* What is being asked
Can you lay out the text lines from all the items below as a Markdown table with the columns "No." and "Text", skipping blank lines and leaving the pictures out?

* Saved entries
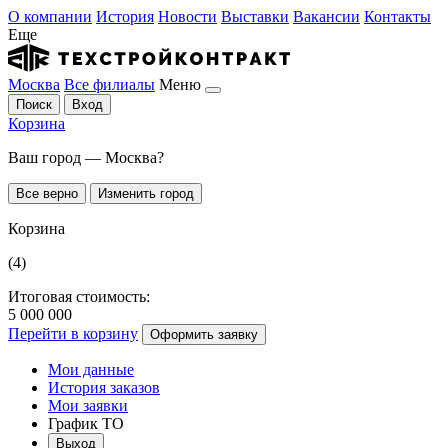
О компании
История
Новости
Выставки
Вакансии
Контакты
Еще
Москва
Все филиалы
Меню
Поиск
Вход
Корзина
Ваш город — Москва?
Все верно
Изменить город
Корзина
(4)
Итоговая стоимость:
5 000 000
Перейти в корзину
Оформить заявку
Мои данные
История заказов
Мои заявки
График ТО
Выход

* Result of this task
| No. | Text |
|---|---|
| 1 | О компании |
| 2 | История |
| 3 | Новости |
| 4 | Выставки |
| 5 | Вакансии |
| 6 | Контакты |
| 7 | Еще |
| 8 | Москва |
| 9 | Все филиалы |
| 10 | Меню |
| 11 | Поиск |
| 12 | Вход |
| 13 | Корзина |
| 14 | Ваш город — Москва? |
| 15 | Все верно |
| 16 | Изменить город |
| 17 | Корзина |
| 18 | (4) |
| 19 | Итоговая стоимость: |
| 20 | 5 000 000 |
| 21 | Перейти в корзину |
| 22 | Оформить заявку |
| 23 | Мои данные |
| 24 | История заказов |
| 25 | Мои заявки |
| 26 | График ТО |
| 27 | Выход |